The Defense Department lacks the capability to assess whether its business modernization program is compatible with a broader information technology strategy, according to a new report from the Government Accountability Office.

Comment on this article in The Forum.The report (GAO-08-972) stated that Defense has not adequately demonstrated that the modernization program, which was first designated as high risk by GAO in 1995, fully complies with the department's blueprint for its computer systems, or enterprise architecture.

That means Defense IT "programs are at increased risk of being defined and implemented in a way that does not sufficiently ensure interoperability and avoid duplication and overlap…," the report noted. "Unless this situation changes, the department's business systems modernization efforts will likely remain a high-risk endeavor."

GAO first suggested Defense develop an enterprise architecture in 2001; the project became a higher priority after the fiscal 2005 Defense authorization act required the department to create the blueprint. Defense officials developed a tool to assess whether the department's business systems modernization program is compliant with the enterprise architecture, but according to GAO, the tool is incomplete.

The watchdog agency said the tool does not test the modernization program for compliance with all the relevant pieces of the enterprise architecture, such as technical standards and system characteristics. Those pieces were left out because Defense guidance doesn't require their inclusion and some enterprise architecture products, such as a technical standards profile, have yet to be sufficiently defined.

"Compliance with these products is important because they govern how systems physically communicate with other systems, and they permit the identification of common system components and services that could potentially be shared," the report stated.

In addition, GAO found that Defense's assessment did not identify potential areas of duplication across programs, which was one of the goals of the department's enterprise architecture and decision-making process.
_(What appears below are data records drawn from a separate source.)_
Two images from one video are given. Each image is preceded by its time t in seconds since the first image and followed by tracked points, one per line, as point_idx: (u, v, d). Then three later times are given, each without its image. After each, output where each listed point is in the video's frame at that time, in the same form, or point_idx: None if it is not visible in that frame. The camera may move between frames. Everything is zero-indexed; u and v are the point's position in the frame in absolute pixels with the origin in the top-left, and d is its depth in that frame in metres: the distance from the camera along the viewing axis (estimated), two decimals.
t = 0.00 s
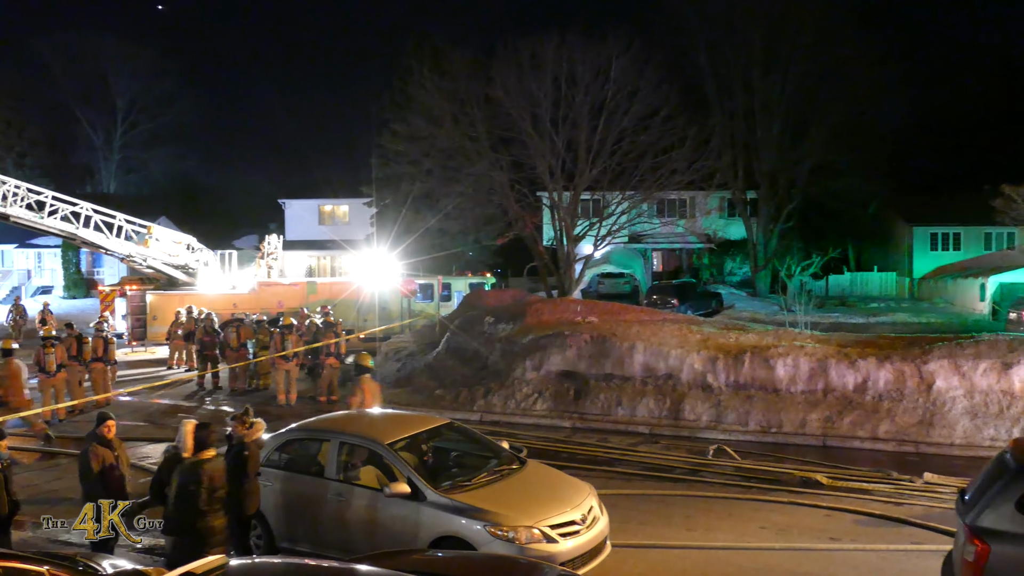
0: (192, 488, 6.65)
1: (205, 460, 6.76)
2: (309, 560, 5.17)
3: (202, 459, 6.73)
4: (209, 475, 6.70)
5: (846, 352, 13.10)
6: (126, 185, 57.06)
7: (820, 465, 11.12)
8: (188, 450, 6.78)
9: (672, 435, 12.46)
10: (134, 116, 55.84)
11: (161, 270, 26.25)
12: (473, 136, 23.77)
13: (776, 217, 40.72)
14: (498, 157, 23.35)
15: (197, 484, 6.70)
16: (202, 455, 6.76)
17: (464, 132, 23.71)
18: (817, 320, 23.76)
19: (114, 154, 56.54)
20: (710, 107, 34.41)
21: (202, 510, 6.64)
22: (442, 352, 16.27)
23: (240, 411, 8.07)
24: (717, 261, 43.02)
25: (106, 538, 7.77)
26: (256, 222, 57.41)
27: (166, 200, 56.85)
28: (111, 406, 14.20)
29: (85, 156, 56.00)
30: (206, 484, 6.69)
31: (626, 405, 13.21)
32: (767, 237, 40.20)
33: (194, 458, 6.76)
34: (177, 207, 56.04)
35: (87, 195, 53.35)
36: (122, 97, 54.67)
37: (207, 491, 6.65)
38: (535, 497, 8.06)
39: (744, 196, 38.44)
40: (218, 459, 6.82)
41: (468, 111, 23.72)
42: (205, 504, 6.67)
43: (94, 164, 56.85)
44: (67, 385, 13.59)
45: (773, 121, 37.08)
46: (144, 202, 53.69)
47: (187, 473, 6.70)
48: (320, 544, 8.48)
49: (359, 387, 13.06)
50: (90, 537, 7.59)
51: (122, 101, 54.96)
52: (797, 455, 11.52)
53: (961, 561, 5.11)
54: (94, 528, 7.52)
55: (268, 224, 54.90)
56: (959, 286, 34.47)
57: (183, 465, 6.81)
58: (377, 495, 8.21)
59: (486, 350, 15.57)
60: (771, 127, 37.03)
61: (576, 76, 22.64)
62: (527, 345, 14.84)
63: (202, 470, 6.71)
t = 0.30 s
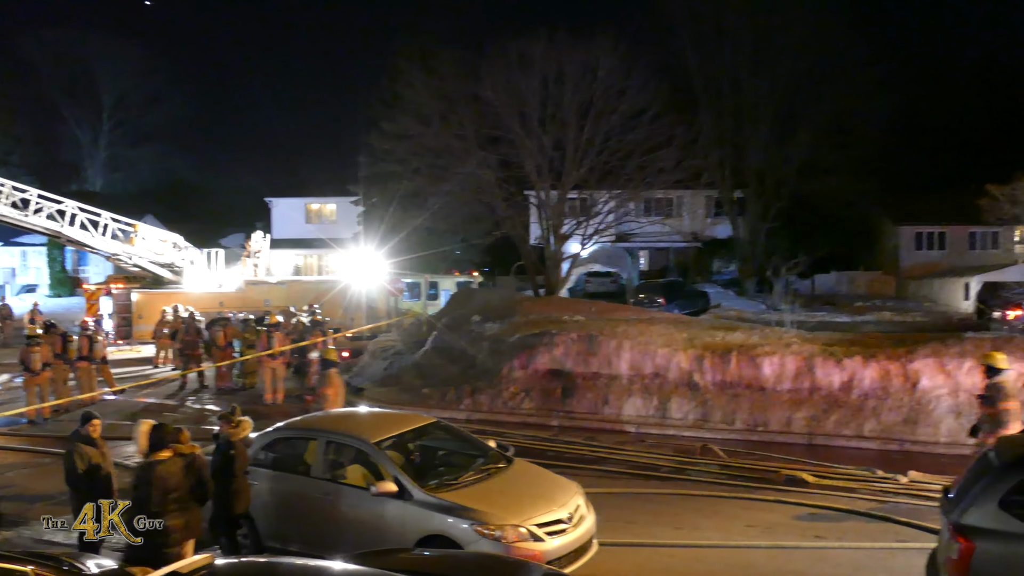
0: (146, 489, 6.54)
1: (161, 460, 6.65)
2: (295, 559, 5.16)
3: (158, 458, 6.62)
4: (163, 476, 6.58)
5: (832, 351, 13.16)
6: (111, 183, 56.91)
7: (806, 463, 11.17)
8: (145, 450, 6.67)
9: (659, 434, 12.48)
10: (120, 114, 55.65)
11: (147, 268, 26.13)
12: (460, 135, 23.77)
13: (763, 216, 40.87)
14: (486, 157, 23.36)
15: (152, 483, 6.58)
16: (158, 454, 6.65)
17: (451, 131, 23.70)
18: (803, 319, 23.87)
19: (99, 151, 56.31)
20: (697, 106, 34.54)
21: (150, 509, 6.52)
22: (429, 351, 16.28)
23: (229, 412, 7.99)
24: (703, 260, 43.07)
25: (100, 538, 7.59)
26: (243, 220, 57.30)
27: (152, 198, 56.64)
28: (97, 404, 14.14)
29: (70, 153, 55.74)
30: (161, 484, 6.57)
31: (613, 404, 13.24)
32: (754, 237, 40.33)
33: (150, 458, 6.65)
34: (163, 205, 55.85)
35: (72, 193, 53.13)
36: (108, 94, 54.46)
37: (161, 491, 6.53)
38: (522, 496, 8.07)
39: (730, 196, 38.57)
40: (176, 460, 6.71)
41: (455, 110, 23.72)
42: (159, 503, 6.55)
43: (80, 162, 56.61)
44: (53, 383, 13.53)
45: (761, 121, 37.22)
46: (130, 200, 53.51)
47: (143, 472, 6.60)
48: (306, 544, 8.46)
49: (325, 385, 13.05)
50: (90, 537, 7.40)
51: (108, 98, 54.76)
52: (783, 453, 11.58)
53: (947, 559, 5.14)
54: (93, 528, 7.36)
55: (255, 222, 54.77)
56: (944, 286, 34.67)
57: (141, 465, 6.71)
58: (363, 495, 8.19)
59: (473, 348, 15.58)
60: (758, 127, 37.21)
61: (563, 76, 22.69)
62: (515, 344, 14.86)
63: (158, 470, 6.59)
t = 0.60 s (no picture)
0: (99, 484, 6.52)
1: (119, 455, 6.62)
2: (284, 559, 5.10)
3: (114, 453, 6.58)
4: (118, 471, 6.56)
5: (818, 350, 13.22)
6: (96, 181, 56.73)
7: (791, 462, 11.22)
8: (102, 443, 6.63)
9: (644, 433, 12.52)
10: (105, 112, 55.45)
11: (132, 267, 26.04)
12: (446, 134, 23.74)
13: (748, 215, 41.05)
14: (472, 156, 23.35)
15: (107, 478, 6.56)
16: (115, 449, 6.61)
17: (437, 130, 23.65)
18: (790, 318, 23.95)
19: (84, 150, 56.09)
20: (683, 106, 34.66)
21: (140, 512, 6.68)
22: (415, 350, 16.29)
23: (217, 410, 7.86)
24: (690, 259, 43.23)
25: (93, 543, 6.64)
26: (229, 219, 57.17)
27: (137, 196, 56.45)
28: (82, 404, 14.08)
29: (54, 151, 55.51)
30: (116, 479, 6.56)
31: (599, 403, 13.27)
32: (740, 236, 40.49)
33: (106, 451, 6.60)
34: (148, 203, 55.67)
35: (57, 191, 52.88)
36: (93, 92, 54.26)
37: (116, 486, 6.51)
38: (509, 494, 8.07)
39: (716, 195, 38.68)
40: (136, 456, 6.71)
41: (442, 109, 23.69)
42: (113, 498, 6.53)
43: (64, 160, 56.38)
44: (37, 383, 13.47)
45: (748, 120, 37.35)
46: (115, 198, 53.28)
47: (99, 466, 6.58)
48: (291, 543, 8.45)
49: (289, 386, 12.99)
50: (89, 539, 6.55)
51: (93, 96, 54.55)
52: (768, 451, 11.62)
53: (930, 556, 5.19)
54: (93, 528, 6.50)
55: (241, 221, 54.66)
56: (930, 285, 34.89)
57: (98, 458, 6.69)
58: (349, 494, 8.17)
59: (460, 347, 15.59)
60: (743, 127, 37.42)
61: (550, 75, 22.71)
62: (501, 343, 14.88)
63: (113, 465, 6.56)
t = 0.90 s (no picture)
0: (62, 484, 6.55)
1: (82, 454, 6.64)
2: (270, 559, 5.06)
3: (77, 453, 6.60)
4: (81, 470, 6.58)
5: (803, 349, 13.27)
6: (80, 179, 56.43)
7: (777, 460, 11.26)
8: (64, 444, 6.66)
9: (631, 431, 12.55)
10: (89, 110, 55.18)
11: (117, 266, 25.90)
12: (433, 132, 23.71)
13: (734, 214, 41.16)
14: (459, 154, 23.33)
15: (69, 478, 6.59)
16: (78, 448, 6.63)
17: (424, 128, 23.60)
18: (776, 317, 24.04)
19: (68, 148, 55.77)
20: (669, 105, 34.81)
21: (139, 510, 6.65)
22: (402, 349, 16.29)
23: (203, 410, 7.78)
24: (676, 258, 43.33)
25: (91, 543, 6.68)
26: (214, 218, 56.96)
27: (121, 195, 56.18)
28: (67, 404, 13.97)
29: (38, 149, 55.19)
30: (79, 479, 6.59)
31: (585, 402, 13.29)
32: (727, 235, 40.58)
33: (68, 452, 6.63)
34: (133, 202, 55.40)
35: (41, 189, 52.55)
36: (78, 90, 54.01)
37: (78, 486, 6.54)
38: (495, 493, 8.07)
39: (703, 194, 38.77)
40: (100, 456, 6.74)
41: (428, 108, 23.67)
42: (76, 498, 6.58)
43: (49, 158, 56.06)
44: (20, 382, 13.34)
45: (735, 119, 37.48)
46: (99, 196, 53.00)
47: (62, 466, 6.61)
48: (278, 543, 8.43)
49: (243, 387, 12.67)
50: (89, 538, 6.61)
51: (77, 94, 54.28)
52: (754, 450, 11.66)
53: (914, 555, 5.22)
54: (93, 527, 6.56)
55: (227, 220, 54.46)
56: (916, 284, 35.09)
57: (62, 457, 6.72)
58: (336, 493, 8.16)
59: (447, 346, 15.58)
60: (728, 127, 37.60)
61: (536, 74, 22.75)
62: (488, 342, 14.87)
63: (76, 464, 6.59)
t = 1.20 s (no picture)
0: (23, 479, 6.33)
1: (45, 449, 6.41)
2: (256, 558, 5.03)
3: (40, 448, 6.38)
4: (43, 465, 6.36)
5: (790, 349, 13.31)
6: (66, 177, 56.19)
7: (764, 459, 11.30)
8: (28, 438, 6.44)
9: (618, 431, 12.58)
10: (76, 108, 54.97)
11: (103, 265, 25.81)
12: (420, 131, 23.67)
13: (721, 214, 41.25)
14: (447, 154, 23.31)
15: (32, 474, 6.38)
16: (42, 443, 6.41)
17: (411, 127, 23.56)
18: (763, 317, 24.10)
19: (54, 147, 55.52)
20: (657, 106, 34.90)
21: (139, 511, 6.73)
22: (390, 349, 16.28)
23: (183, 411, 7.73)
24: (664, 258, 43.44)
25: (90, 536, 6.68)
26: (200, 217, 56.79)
27: (106, 193, 55.98)
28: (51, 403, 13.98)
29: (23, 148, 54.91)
30: (42, 475, 6.37)
31: (573, 402, 13.31)
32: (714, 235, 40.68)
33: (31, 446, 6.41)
34: (118, 200, 55.20)
35: (25, 188, 52.29)
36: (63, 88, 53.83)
37: (40, 481, 6.33)
38: (482, 492, 8.07)
39: (691, 194, 38.85)
40: (65, 450, 6.52)
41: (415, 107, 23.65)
42: (38, 494, 6.36)
43: (34, 157, 55.77)
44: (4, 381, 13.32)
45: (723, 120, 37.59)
46: (85, 195, 52.78)
47: (25, 461, 6.39)
48: (263, 542, 8.41)
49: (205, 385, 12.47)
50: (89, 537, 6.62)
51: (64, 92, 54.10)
52: (741, 449, 11.70)
53: (899, 552, 5.21)
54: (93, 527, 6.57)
55: (213, 219, 54.30)
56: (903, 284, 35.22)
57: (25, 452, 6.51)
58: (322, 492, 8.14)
59: (434, 345, 15.59)
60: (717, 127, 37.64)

"Potential duplication was not assessed because the compliance guidance does not provide for such analyses to be conducted … As a result, these programs may be investing in duplicative functionality," GAO stated.

The report also highlighted problems with the Navy's enterprise architecture, which is one of the biggest portions of Defense's overall computer system blueprint. GAO said the Navy's portion was not mature and lacked a sufficient description of many key system components. But the business systems modernization program was not tested for compatibility even with the parts of the naval enterprise architecture that were complete, the report noted.

Defense said the department's approach has been to assign accountability to the various component organizations, making it Navy's responsibility to validate its own systems. Naval officials said they did not complete the assessment because they lacked the resources and aspects of the service's architecture were not sufficiently developed.

GAO recommended that Defense amend its policies to require compliance with the enterprise architecture and revise its assessment tool to ensure systems are being modernized properly. Defense officials agreed with the recommendations and said as the enterprise architecture matures, many of the problems identified in the report will be fixed.